▸ Goal of the exercise:
Please reproduce word for word the lines from the very first one through the line that contains "0.0396/0.0396 arcsec/px), over >= 5 px.", including both of those lines.

▸ Data records:
↓

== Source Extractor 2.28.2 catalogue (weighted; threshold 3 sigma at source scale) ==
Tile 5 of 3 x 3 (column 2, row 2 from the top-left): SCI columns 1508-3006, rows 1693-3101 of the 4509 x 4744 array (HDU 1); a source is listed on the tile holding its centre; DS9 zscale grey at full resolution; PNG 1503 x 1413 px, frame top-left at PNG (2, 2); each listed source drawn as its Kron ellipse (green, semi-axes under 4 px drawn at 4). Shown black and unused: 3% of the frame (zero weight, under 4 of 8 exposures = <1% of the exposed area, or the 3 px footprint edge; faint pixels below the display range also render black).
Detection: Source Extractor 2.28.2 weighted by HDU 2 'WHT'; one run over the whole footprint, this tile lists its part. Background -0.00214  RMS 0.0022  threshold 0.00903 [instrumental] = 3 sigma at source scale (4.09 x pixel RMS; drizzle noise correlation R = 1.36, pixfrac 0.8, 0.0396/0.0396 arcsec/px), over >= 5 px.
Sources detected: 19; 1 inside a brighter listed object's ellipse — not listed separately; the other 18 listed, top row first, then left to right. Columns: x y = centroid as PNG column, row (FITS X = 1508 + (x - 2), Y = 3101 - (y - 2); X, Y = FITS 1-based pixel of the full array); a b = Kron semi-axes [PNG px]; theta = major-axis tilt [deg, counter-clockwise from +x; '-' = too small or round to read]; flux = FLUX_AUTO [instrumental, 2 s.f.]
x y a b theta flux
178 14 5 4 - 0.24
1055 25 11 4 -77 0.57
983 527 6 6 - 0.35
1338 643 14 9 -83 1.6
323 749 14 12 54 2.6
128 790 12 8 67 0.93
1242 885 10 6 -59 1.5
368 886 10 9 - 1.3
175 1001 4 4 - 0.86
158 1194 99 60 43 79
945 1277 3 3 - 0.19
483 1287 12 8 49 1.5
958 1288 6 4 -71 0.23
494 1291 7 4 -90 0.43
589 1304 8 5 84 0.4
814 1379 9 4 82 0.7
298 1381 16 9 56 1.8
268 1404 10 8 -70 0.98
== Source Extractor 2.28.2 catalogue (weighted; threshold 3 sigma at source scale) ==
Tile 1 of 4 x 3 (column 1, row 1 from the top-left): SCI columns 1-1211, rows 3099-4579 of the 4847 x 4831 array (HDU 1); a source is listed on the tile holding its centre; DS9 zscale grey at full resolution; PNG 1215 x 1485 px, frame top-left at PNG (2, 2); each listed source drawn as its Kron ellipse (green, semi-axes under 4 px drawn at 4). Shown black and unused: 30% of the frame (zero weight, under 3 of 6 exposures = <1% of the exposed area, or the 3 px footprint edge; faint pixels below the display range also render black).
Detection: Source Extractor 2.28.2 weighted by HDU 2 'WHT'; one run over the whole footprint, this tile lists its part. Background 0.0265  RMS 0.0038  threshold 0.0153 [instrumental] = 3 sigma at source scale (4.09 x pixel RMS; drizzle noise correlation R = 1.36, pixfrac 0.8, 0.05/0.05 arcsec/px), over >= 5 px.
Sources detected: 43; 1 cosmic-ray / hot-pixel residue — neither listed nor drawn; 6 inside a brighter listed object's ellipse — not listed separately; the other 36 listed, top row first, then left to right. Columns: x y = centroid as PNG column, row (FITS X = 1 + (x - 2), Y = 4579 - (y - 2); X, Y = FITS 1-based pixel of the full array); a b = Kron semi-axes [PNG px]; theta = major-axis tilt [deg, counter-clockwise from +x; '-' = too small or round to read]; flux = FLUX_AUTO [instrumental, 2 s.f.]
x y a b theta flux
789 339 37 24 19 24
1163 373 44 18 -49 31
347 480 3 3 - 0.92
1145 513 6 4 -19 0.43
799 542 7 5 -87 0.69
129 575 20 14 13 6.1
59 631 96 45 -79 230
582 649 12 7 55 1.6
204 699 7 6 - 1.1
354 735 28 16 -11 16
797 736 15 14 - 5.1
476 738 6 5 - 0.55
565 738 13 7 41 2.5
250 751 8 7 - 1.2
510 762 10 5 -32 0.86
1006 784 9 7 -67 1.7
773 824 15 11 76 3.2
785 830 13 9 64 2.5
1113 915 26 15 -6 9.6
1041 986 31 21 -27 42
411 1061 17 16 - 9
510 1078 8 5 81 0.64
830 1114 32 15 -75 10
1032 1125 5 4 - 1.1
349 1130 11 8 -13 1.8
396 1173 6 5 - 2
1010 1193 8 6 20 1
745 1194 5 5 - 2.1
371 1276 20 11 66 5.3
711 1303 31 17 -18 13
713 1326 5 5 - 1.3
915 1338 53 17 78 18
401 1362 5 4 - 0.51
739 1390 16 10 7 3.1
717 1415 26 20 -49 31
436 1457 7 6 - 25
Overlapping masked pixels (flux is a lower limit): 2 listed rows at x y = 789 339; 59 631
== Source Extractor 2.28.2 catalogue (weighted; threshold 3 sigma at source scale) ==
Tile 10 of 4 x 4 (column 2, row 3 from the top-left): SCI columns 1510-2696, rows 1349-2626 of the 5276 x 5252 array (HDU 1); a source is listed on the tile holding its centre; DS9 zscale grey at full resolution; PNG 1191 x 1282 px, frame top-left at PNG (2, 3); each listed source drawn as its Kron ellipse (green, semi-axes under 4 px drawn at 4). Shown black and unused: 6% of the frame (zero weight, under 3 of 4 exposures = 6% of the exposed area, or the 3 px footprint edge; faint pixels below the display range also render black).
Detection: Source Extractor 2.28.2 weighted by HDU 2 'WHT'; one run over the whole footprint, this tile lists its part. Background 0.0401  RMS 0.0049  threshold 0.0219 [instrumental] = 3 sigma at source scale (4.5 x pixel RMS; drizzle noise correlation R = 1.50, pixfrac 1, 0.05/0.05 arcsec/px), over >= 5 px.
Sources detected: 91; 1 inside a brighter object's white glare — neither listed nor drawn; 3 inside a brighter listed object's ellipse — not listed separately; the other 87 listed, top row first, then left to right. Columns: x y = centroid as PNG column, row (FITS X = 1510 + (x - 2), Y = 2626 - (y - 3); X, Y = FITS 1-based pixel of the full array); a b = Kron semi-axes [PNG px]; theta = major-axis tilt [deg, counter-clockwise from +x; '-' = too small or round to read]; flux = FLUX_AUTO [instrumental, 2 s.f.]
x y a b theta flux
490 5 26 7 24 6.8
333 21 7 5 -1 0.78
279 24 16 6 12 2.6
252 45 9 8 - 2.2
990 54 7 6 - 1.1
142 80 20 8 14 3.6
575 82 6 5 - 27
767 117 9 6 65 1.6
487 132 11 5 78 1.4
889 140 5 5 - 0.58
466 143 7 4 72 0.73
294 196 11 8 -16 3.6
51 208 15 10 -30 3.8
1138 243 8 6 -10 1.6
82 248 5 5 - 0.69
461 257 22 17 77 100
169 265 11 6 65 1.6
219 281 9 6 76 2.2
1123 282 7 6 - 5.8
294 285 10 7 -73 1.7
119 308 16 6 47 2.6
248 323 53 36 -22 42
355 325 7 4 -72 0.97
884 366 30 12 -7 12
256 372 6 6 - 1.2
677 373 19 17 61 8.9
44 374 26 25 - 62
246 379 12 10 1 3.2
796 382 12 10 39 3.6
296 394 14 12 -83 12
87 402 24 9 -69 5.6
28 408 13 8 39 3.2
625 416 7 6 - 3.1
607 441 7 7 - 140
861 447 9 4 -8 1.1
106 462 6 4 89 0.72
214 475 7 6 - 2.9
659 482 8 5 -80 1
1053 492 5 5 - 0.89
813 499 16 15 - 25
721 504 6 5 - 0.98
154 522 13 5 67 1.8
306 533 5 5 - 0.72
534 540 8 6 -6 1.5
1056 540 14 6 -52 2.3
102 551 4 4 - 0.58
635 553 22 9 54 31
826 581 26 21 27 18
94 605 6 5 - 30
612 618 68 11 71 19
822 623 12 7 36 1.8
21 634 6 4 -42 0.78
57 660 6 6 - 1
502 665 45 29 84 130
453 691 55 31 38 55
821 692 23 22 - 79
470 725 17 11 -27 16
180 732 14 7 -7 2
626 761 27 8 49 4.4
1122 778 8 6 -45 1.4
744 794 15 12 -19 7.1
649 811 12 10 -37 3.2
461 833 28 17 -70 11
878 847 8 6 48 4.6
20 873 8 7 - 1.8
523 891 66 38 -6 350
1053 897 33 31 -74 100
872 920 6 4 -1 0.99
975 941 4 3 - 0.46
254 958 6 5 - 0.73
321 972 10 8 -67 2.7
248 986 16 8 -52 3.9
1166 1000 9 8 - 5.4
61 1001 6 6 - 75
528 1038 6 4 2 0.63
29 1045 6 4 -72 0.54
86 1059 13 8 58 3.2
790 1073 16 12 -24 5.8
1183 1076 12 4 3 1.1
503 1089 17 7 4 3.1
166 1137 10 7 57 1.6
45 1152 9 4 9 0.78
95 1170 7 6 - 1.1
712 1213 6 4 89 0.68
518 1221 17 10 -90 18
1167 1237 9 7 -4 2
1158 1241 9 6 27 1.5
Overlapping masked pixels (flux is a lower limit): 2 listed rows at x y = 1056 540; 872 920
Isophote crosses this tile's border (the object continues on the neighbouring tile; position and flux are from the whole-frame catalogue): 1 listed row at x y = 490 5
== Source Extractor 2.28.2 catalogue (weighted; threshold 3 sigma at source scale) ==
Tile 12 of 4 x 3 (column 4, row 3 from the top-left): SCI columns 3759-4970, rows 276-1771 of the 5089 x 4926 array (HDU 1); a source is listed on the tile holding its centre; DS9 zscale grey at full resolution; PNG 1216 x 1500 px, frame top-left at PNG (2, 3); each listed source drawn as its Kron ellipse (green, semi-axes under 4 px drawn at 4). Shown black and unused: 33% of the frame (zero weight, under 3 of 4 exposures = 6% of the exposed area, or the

↑

▸ Task output:
== Source Extractor 2.28.2 catalogue (weighted; threshold 3 sigma at source scale) ==
Tile 5 of 3 x 3 (column 2, row 2 from the top-left): SCI columns 1508-3006, rows 1693-3101 of the 4509 x 4744 array (HDU 1); a source is listed on the tile holding its centre; DS9 zscale grey at full resolution; PNG 1503 x 1413 px, frame top-left at PNG (2, 2); each listed source drawn as its Kron ellipse (green, semi-axes under 4 px drawn at 4). Shown black and unused: 3% of the frame (zero weight, under 4 of 8 exposures = <1% of the exposed area, or the 3 px footprint edge; faint pixels below the display range also render black).
Detection: Source Extractor 2.28.2 weighted by HDU 2 'WHT'; one run over the whole footprint, this tile lists its part. Background -0.00214  RMS 0.0022  threshold 0.00903 [instrumental] = 3 sigma at source scale (4.09 x pixel RMS; drizzle noise correlation R = 1.36, pixfrac 0.8, 0.0396/0.0396 arcsec/px), over >= 5 px.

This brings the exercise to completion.